By now you probably have heard about the Department of Labor's new "Persuader Rule," which requires employers to file public reports about consultants and attorneys who help them deal with labor union matters, including organizing campaigns. But like me perhaps you were left wondering how this will really help unions.
The new rule requires employers after July 1 to file annual reports with DOL revealing arrangements with outside consultants who supply labor relations advice and services. That includes attorneys, law firms, public relations firms and even trade associations holding labor relations seminars for their members.

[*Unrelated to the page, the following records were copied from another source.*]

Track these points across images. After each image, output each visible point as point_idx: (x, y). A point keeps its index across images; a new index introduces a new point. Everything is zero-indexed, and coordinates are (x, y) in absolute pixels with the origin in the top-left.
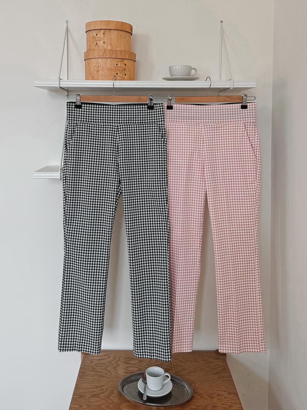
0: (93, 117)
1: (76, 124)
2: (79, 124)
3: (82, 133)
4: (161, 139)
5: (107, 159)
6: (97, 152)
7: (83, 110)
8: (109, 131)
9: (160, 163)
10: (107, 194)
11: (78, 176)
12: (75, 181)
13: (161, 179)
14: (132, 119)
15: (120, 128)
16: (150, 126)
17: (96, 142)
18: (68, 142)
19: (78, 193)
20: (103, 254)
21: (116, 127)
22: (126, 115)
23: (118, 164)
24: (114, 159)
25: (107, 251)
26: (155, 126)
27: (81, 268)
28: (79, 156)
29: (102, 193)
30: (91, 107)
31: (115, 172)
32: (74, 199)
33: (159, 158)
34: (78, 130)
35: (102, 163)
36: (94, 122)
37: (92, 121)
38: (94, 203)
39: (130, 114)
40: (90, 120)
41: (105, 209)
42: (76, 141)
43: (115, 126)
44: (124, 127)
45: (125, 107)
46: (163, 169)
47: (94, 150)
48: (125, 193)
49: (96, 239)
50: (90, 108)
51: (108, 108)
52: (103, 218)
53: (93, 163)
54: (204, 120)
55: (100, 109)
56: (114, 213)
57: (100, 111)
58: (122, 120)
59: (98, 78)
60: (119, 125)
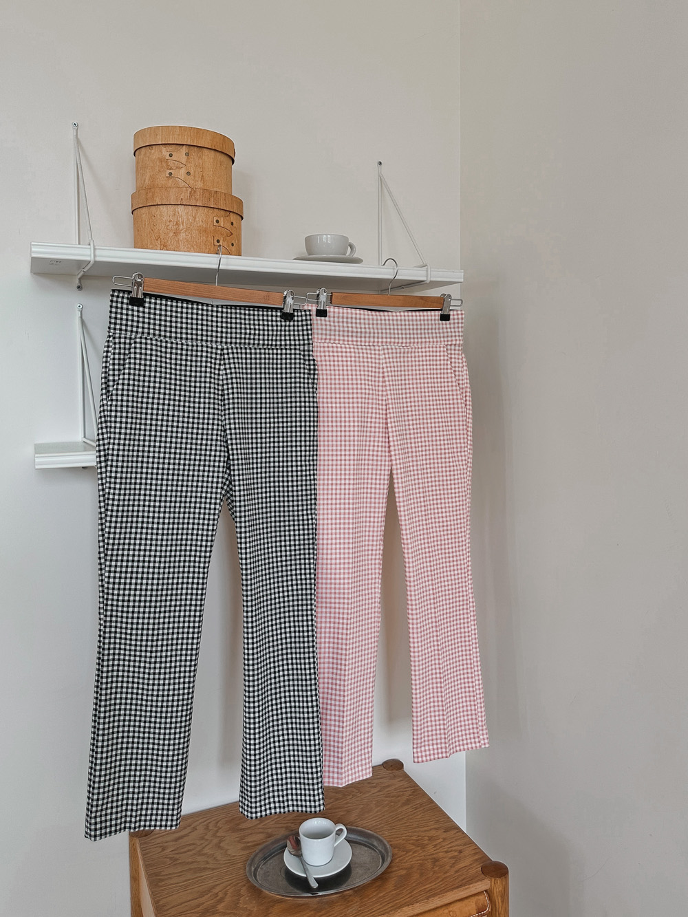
0: (171, 326)
1: (131, 338)
2: (138, 340)
3: (146, 360)
4: (308, 379)
7: (147, 310)
10: (200, 489)
11: (135, 454)
12: (130, 464)
14: (252, 336)
15: (228, 354)
16: (286, 354)
21: (219, 352)
22: (241, 328)
23: (225, 426)
26: (295, 354)
28: (139, 410)
29: (190, 489)
30: (166, 305)
31: (218, 443)
34: (135, 353)
36: (171, 337)
37: (168, 334)
39: (247, 327)
40: (163, 333)
42: (131, 377)
43: (217, 349)
44: (235, 351)
48: (239, 485)
50: (164, 307)
51: (202, 310)
53: (170, 424)
54: (382, 338)
55: (185, 311)
57: (184, 315)
58: (231, 338)
60: (225, 347)
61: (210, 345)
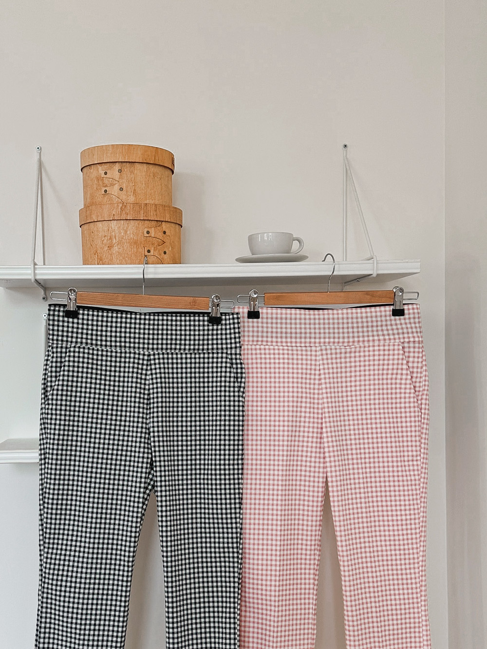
0: (101, 336)
1: (66, 348)
2: (72, 349)
3: (78, 367)
4: (234, 382)
5: (128, 419)
6: (108, 405)
7: (80, 321)
8: (131, 365)
9: (229, 430)
10: (125, 488)
11: (69, 453)
12: (63, 462)
13: (231, 462)
14: (178, 342)
15: (154, 359)
16: (213, 358)
17: (105, 385)
18: (49, 384)
19: (68, 485)
20: (116, 605)
21: (146, 358)
22: (167, 334)
23: (149, 429)
24: (140, 420)
25: (123, 599)
26: (222, 358)
27: (71, 633)
28: (72, 413)
29: (116, 487)
30: (98, 316)
31: (142, 445)
32: (60, 497)
33: (230, 420)
34: (69, 361)
35: (118, 428)
36: (101, 345)
37: (99, 343)
38: (100, 506)
39: (174, 332)
40: (94, 342)
41: (122, 517)
42: (65, 383)
43: (144, 355)
44: (161, 356)
45: (165, 318)
46: (236, 443)
47: (101, 401)
48: (161, 486)
49: (102, 576)
50: (95, 318)
51: (131, 318)
52: (118, 534)
53: (99, 426)
54: (320, 338)
55: (114, 320)
56: (138, 525)
57: (114, 324)
58: (158, 344)
59: (111, 260)
60: (152, 353)
61: (137, 352)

Employer groups, law firms and the Coalition for a Democratic Workplace, consisting of more than 600 industry associations, filed lawsuits in federal courts in Arkansas, Minnesota and Texas to overturn the rule. Lawyers in particular believe the rule violates attorney-client confidentiality because it requires reporting how and how much they are compensated.

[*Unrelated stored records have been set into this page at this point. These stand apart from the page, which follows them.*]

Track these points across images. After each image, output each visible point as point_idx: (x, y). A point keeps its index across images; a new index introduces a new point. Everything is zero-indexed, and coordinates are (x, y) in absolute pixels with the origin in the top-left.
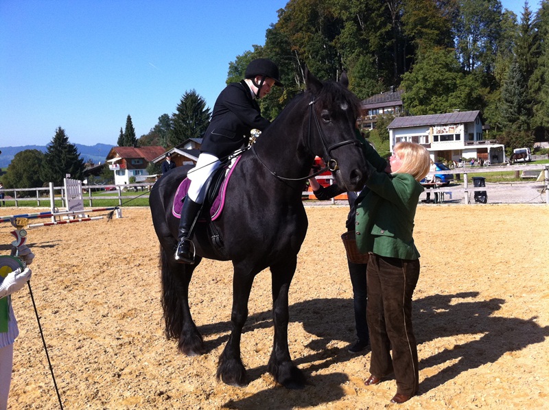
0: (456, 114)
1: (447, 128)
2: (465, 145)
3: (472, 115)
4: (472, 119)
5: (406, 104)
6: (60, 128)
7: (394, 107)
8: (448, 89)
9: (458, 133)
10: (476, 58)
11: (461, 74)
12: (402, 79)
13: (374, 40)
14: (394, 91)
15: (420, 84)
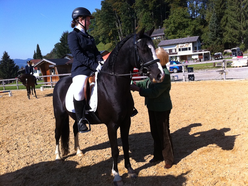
0: (188, 38)
1: (185, 45)
2: (193, 52)
3: (195, 38)
4: (196, 40)
5: (166, 34)
6: (5, 52)
7: (161, 36)
8: (185, 27)
9: (189, 47)
10: (198, 12)
11: (190, 19)
12: (164, 23)
13: (151, 5)
14: (161, 29)
15: (172, 25)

Unions were ecstatic. AFL-CIO president Richard Trumka declares, "This long-awaited rule will increase transparency about employers' activities when they hire outside third parties to do their union busting." Teamsters president James Hoffa asserts, "For years, big business has taken advantage of the nation's broken system. They've paid millions to consultants and law firms to do the dirty work of union-busting and intimidating employees. In exchange, these same companies publicly could wash their hands of the whole thing. That's over now."
Labor Secretary Thomas Perez compared the new rule to the scene in "The Wizard of Oz" where Dorothy's dog Toto pulls back a curtain to reveal the Great and Powerful Oz is nothing more than a con man desperately declaiming, "Pay no attention to that man behind the curtain." The Labor Department went so far as to put an illustration of a hand pulling back a curtain on its website displaying the words: "Transparency for Workers."
"If you believe in what an outside expert drafted for you to say to your employees, if you were willing to pay the outsider to help you say it, then open the curtain and reveal who scripted the message and managed its delivery," Perez says. "Workers should know who is behind an anti-union message. It's a matter of basic fairness."
Let's leave aside the overheated rhetoric invariably casting employers in the role of villains—particularly objectionable coming from government officials who are supposed to be unbiased umpires, not union advocates. Does anyone really think that the new rule will end up helping unions that much? Will workers weighing their votes for union representation care that much whether their employer hired the law firm of Jones, Jones, Jones & Smith or the public relations company of XYZ Corporate Communications?
Employers are only required to file these reports annually, which limits their usefulness if the union election is over by then. And keep in mind that since 1959 –for 57 years—employers have been required to file similar reports about outside consultants and lawyers who communicate directly with employees. The big change with the new rule is that it encompasses any outside labor advisor to management even if they don't directly communicate with workers.
Attorney Gregory McClune of Foley & Lardner notes the rule's proponents believe filing these reports with the government will convert confused employees into informed voters. "We can likely leave it up to common sense for a reliable indication as to whether employees will ever see these reports," he says. "But even if they do, as the current national election cycle certainly suggests, furnishing voters with more information does not appear to produce more rational voting patterns." To that all I can say is: "Amen, Brother."